• What you are asked to do
Without changing anything, reproduce every record below.

• Task inputs

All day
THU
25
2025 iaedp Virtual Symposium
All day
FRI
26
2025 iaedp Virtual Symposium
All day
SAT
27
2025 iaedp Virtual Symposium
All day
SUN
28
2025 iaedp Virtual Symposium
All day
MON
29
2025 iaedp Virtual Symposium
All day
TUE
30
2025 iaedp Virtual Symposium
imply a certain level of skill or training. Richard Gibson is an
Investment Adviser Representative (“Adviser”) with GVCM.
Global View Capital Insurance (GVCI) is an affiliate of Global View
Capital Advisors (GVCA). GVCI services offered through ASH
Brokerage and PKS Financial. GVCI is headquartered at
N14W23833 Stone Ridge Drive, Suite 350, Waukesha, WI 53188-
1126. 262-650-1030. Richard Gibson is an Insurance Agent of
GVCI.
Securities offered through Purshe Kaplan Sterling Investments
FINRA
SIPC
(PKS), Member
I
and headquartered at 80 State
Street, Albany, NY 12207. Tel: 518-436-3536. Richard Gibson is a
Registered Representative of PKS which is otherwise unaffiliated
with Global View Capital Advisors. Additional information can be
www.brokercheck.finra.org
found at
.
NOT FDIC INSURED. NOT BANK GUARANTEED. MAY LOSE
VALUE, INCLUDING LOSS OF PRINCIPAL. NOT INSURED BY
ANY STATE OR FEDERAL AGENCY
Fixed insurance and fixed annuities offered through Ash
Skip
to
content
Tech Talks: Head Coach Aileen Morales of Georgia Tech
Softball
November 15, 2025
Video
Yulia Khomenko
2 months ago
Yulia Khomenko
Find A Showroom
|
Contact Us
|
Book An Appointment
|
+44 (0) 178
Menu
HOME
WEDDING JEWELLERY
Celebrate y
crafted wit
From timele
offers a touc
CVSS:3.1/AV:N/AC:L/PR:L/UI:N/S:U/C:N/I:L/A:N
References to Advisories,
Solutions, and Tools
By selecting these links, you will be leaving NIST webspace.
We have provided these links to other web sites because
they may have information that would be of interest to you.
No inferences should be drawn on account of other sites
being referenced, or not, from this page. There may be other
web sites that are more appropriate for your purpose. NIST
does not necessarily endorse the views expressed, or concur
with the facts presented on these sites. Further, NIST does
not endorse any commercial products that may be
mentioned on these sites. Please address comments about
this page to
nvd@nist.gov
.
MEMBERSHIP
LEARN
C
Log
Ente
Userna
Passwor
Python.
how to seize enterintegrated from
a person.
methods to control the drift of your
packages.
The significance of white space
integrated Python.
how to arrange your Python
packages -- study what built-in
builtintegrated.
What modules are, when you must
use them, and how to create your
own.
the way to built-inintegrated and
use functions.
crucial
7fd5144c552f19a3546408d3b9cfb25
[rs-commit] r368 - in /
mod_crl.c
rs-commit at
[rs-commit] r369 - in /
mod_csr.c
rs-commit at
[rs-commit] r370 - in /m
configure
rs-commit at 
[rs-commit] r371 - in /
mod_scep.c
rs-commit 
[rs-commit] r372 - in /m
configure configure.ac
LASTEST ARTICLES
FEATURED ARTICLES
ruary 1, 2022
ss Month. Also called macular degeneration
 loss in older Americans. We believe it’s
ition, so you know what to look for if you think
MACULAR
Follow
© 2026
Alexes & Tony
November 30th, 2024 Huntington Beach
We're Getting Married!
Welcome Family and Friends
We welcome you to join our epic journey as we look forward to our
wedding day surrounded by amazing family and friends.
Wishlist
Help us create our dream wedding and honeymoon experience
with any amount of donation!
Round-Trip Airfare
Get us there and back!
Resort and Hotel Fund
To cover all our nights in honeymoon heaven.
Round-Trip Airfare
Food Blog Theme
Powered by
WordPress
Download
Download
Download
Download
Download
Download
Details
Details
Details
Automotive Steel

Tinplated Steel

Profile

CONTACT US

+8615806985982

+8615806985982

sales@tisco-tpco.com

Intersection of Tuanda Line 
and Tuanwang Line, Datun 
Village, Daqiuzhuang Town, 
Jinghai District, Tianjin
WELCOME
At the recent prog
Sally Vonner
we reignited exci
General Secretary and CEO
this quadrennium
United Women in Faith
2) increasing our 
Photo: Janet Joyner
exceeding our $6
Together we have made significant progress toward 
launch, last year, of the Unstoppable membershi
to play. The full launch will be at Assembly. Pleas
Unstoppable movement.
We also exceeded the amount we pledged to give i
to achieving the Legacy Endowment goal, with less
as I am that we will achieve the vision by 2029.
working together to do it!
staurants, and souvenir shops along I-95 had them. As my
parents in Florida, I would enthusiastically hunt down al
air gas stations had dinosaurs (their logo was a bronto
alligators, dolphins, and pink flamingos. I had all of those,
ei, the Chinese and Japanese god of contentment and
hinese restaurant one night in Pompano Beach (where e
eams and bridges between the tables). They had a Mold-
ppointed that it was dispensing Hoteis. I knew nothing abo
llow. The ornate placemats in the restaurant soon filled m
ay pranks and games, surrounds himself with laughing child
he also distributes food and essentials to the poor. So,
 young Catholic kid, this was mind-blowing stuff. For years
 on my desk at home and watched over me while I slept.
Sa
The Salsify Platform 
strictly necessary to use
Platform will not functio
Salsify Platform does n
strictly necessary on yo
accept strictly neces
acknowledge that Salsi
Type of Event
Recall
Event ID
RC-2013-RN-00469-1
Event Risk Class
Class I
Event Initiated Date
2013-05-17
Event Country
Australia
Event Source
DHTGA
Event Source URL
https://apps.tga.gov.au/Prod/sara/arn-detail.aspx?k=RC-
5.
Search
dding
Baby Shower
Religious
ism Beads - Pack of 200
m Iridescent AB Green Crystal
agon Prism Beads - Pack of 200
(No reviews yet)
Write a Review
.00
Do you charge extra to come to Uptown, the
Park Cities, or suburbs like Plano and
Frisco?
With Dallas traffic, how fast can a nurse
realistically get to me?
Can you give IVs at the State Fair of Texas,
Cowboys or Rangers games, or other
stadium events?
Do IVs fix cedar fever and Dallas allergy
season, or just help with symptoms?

• Response
All day
THU
25
2025 iaedp Virtual Symposium
All day
FRI
26
2025 iaedp Virtual Symposium
All day
SAT
27
2025 iaedp Virtual Symposium
All day
SUN
28
2025 iaedp Virtual Symposium
All day
MON
29
2025 iaedp Virtual Symposium
All day
TUE
30
2025 iaedp Virtual Symposium
imply a certain level of skill or training. Richard Gibson is an
Investment Adviser Representative (“Adviser”) with GVCM.
Global View Capital Insurance (GVCI) is an affiliate of Global View
Capital Advisors (GVCA). GVCI services offered through ASH
Brokerage and PKS Financial. GVCI is headquartered at
N14W23833 Stone Ridge Drive, Suite 350, Waukesha, WI 53188-
1126. 262-650-1030. Richard Gibson is an Insurance Agent of
GVCI.
Securities offered through Purshe Kaplan Sterling Investments
FINRA
SIPC
(PKS), Member
I
and headquartered at 80 State
Street, Albany, NY 12207. Tel: 518-436-3536. Richard Gibson is a
Registered Representative of PKS which is otherwise unaffiliated
with Global View Capital Advisors. Additional information can be
www.brokercheck.finra.org
found at
.
NOT FDIC INSURED. NOT BANK GUARANTEED. MAY LOSE
VALUE, INCLUDING LOSS OF PRINCIPAL. NOT INSURED BY
ANY STATE OR FEDERAL AGENCY
Fixed insurance and fixed annuities offered through Ash
Skip
to
content
Tech Talks: Head Coach Aileen Morales of Georgia Tech
Softball
November 15, 2025
Video
Yulia Khomenko
2 months ago
Yulia Khomenko
Find A Showroom
|
Contact Us
|
Book An Appointment
|
+44 (0) 178
Menu
HOME
WEDDING JEWELLERY
Celebrate y
crafted wit
From timele
offers a touc
CVSS:3.1/AV:N/AC:L/PR:L/UI:N/S:U/C:N/I:L/A:N
References to Advisories,
Solutions, and Tools
By selecting these links, you will be leaving NIST webspace.
We have provided these links to other web sites because
they may have information that would be of interest to you.
No inferences should be drawn on account of other sites
being referenced, or not, from this page. There may be other
web sites that are more appropriate for your purpose. NIST
does not necessarily endorse the views expressed, or concur
with the facts presented on these sites. Further, NIST does
not endorse any commercial products that may be
mentioned on these sites. Please address comments about
this page to
nvd@nist.gov
.
MEMBERSHIP
LEARN
C
Log
Ente
Userna
Passwor
Python.
how to seize enterintegrated from
a person.
methods to control the drift of your
packages.
The significance of white space
integrated Python.
how to arrange your Python
packages -- study what built-in
builtintegrated.
What modules are, when you must
use them, and how to create your
own.
the way to built-inintegrated and
use functions.
crucial
7fd5144c552f19a3546408d3b9cfb25
[rs-commit] r368 - in /
mod_crl.c
rs-commit at
[rs-commit] r369 - in /
mod_csr.c
rs-commit at
[rs-commit] r370 - in /m
configure
rs-commit at 
[rs-commit] r371 - in /
mod_scep.c
rs-commit 
[rs-commit] r372 - in /m
configure configure.ac
LASTEST ARTICLES
FEATURED ARTICLES
ruary 1, 2022
ss Month. Also called macular degeneration
 loss in older Americans. We believe it’s
ition, so you know what to look for if you think
MACULAR
Follow
© 2026
Alexes & Tony
November 30th, 2024 Huntington Beach
We're Getting Married!
Welcome Family and Friends
We welcome you to join our epic journey as we look forward to our
wedding day surrounded by amazing family and friends.
Wishlist
Help us create our dream wedding and honeymoon experience
with any amount of donation!
Round-Trip Airfare
Get us there and back!
Resort and Hotel Fund
To cover all our nights in honeymoon heaven.
Round-Trip Airfare
Food Blog Theme
Powered by
WordPress
Download
Download
Download
Download
Download
Download
Details
Details
Details
Automotive Steel

Tinplated Steel

Profile

CONTACT US

+8615806985982

+8615806985982

sales@tisco-tpco.com

Intersection of Tuanda Line 
and Tuanwang Line, Datun 
Village, Daqiuzhuang Town, 
Jinghai District, Tianjin
WELCOME
At the recent prog
Sally Vonner
we reignited exci
General Secretary and CEO
this quadrennium
United Women in Faith
2) increasing our 
Photo: Janet Joyner
exceeding our $6
Together we have made significant progress toward 
launch, last year, of the Unstoppable membershi
to play. The full launch will be at Assembly. Pleas
Unstoppable movement.
We also exceeded the amount we pledged to give i
to achieving the Legacy Endowment goal, with less
as I am that we will achieve the vision by 2029.
working together to do it!
staurants, and souvenir shops along I-95 had them. As my
parents in Florida, I would enthusiastically hunt down al
air gas stations had dinosaurs (their logo was a bronto
alligators, dolphins, and pink flamingos. I had all of those,
ei, the Chinese and Japanese god of contentment and
hinese restaurant one night in Pompano Beach (where e
eams and bridges between the tables). They had a Mold-
ppointed that it was dispensing Hoteis. I knew nothing abo
llow. The ornate placemats in the restaurant soon filled m
ay pranks and games, surrounds himself with laughing child
he also distributes food and essentials to the poor. So,
 young Catholic kid, this was mind-blowing stuff. For years
 on my desk at home and watched over me while I slept.
Sa
The Salsify Platform 
strictly necessary to use
Platform will not functio
Salsify Platform does n
strictly necessary on yo
accept strictly neces
acknowledge that Salsi
Type of Event
Recall
Event ID
RC-2013-RN-00469-1
Event Risk Class
Class I
Event Initiated Date
2013-05-17
Event Country
Australia
Event Source
DHTGA
Event Source URL
https://apps.tga.gov.au/Prod/sara/arn-detail.aspx?k=RC-
5.
Search
dding
Baby Shower
Religious
ism Beads - Pack of 200
m Iridescent AB Green Crystal
agon Prism Beads - Pack of 200
(No reviews yet)
Write a Review
.00
Do you charge extra to come to Uptown, the
Park Cities, or suburbs like Plano and
Frisco?
With Dallas traffic, how fast can a nurse
realistically get to me?
Can you give IVs at the State Fair of Texas,
Cowboys or Rangers games, or other
stadium events?
Do IVs fix cedar fever and Dallas allergy
season, or just help with symptoms?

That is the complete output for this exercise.